The Indian equity benchmarks ended lower for the fourth straight session with the Nifty breaking 17,000 intraday in the highly volatile session on March 14.
At close, the Sensex was down 337.66 points or 0.58 percent at 57,900.19, and the Nifty was down 111.00 points or 0.65 percent at 17,043.30.
Amid weak Asian markets, the Indian benchmarks started on a negative note but recovered the losses and traded flat for a couple of hours before bears took charge. However, a 25-month low WPI inflation helped erase all the intraday losses but selling across the sectors dragged the benchmarks into the red.
“The selling continued while the degree of ambiguity over the US banks reduced due to supportive measures announced by the US FED. The underlying issue of the market is high interest rates, which will continue to wreak havoc in the world economy,” said Vinod Nair, Head of Research at Geojit Financial Services.
“Yields will take time to moderate to the long-term trend, given hawkish monetary policy and high inflation.
“However, the disruptive development in the US banks and a slowing economy have created a precursor to presume that yields will peak in the near future, supported by a change in monetary policy from hawkish to neutral, which will diminish the worries of long-term investors,” he added.
Also Read: India’s wholesale prices ease to 3.85% in February on reduced fuel & power prices
Stocks and sectors
Adani Enterprises, Adani Ports, M&M, TCS and HDFC Life were among the major losers on the Nifty, while gainers were BPCL, Titan Company, Bharti Airtel, SBI Life Insurance and Larsen & Toubro.
All the sectoral indices ended in the red with power, realty, information technology, PSU Bank, metal and auto falling 1-2 percent.
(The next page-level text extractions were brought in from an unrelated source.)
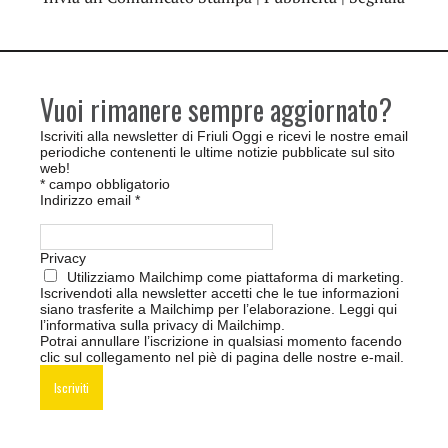
Vuoi rimanere sempre aggiornato?
Iscriviti alla newsletter di Friuli Oggi e ricevi le nostre email
periodiche contenenti le ultime notizie pubblicate sul sito
web!
*
campo obbligatorio
Indirizzo email
*
Privacy
Utilizziamo Mailchimp come piattaforma di marketing.
Iscrivendoti alla newsletter accetti che le tue informazioni
siano trasferite a Mailchimp per l’elaborazione.
Leggi qui
l’informativa sulla privacy di Mailchimp
.
Potrai annullare l’iscrizione in qualsiasi momento facendo
clic sul collegamento nel piè di pagina delle nostre e-mail.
The BSE midcap index fell 0.5 percent and smallcap index fell 0.8 percent.
More than 300 stocks touched their 52-week low on the BSE, including Vakrangee, TV Today Network, SMS Lifesciences, Reliance Industries, PNB Gilts, Page Industries, Muthoot Finance, Mphasis, Dr. Lal PathLabs, Jubilant Pharmova, Ipca Laboratories, Housing Development & Infrastructure, Hathway Cable & Datacom, Crompton Greaves Consumer Electricals, Bandhan Bank, Biocon and Aarti Drugs.
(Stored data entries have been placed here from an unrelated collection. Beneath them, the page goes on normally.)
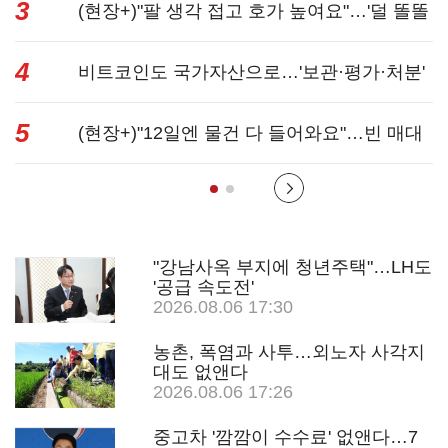
3
쟁’
(현장+)"팔 생각 접고 호가 높여요"…'덜 똘똘
4
한 한 채' 20...
비트코인도 국가자산으로…'보관·평가·처분'
5
기준은 ...
(현장+)"12일엔 물건 다 들어와요"…빈 매대
채우며 문 연 ...
"강남사옥 부지에 청년주택"…LH도
'공급 속도전'
2026.08.06 17:30
농촌, 폭염과 사투…외노자 사각지
대도 없앤다
2026.08.06 17:26
중고차 '깜깜이 수수료' 없앤다…7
Among individual stocks, a volume spike of more than 200 percent was seen in Balrampur Chini Mills, Aditya Birla Fashion & Retail and Marico.
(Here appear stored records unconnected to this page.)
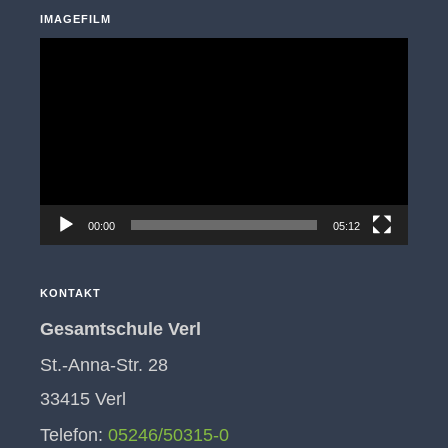
IMAGEFILM
Video-
Player
00:00
05:12
KONTAKT
Gesamtschule Verl
St.-Anna-Str. 28
33415 Verl
Telefon:
05246/50315-0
A short build-up was seen in Adani Enterprises, Bandhan Bank and Intellect Design Arena, while a long build-up was seen in GMR Airports Infrastructure, Mahindra & Mahindra Financial Services and Zee Entertainment Enterprises.
Outlook for March 15
Jatin Gedia, Technical Research Analyst, Sharekhan by BNP Paribas
The Nifty witnessed a volatile trading session today. It witnessed sharp swings in both directions and ultimately closed in the negative, down 111 points for the day. It is the fourth consecutive negative close for the Index. It has corrected around 800 points during this period and hence a relief rally cannot be ruled out.
The momentum indicator has a negative crossover which is a sell signal, and prices trading along the expanding lower Bollinger band suggests that the fall is likely to continue. The preferred strategy to trade in the Nifty would be to sell on rise around 17,150 – 17,200 zone. On the downside we expect the Nifty to target levels of 16,950 where the lower end of the downward-sloping channel is placed. On the upside, 17,380 – 17,400 where the 40-hour moving average is placed should act as an immediate hurdle zone from short-term perspective.
Siddhartha Khemka, Head – Retail Research, Motilal Oswal Financial Services
Domestic indices saw a roller coaster ride amid continued global uncertainty. The Nifty opened flat but soon witnessed selling pressure. It drifted below the 17K zone for a brief moment intraday – almost after more than four months – it was below 17K last time on October 13, 2022. The Nifty finally ended the day with a loss of 111 (-0.7%) at 17,043 levels.
The only positive factor today was the WPI data for February 2023, which came in at a 25-month low at 3.85 percent. Except Pharma, all sectors ended in the red.
Markets are likely to remain under pressure in the near term, as the US banking crisis deepens with more and more US banks coming under the cloud. Now all eyes will be on the US inflation data that will be released late on Tuesday and would be a key factor for the Fed’s decision on interest rate in its upcoming meeting amidst the ongoing banking turmoil.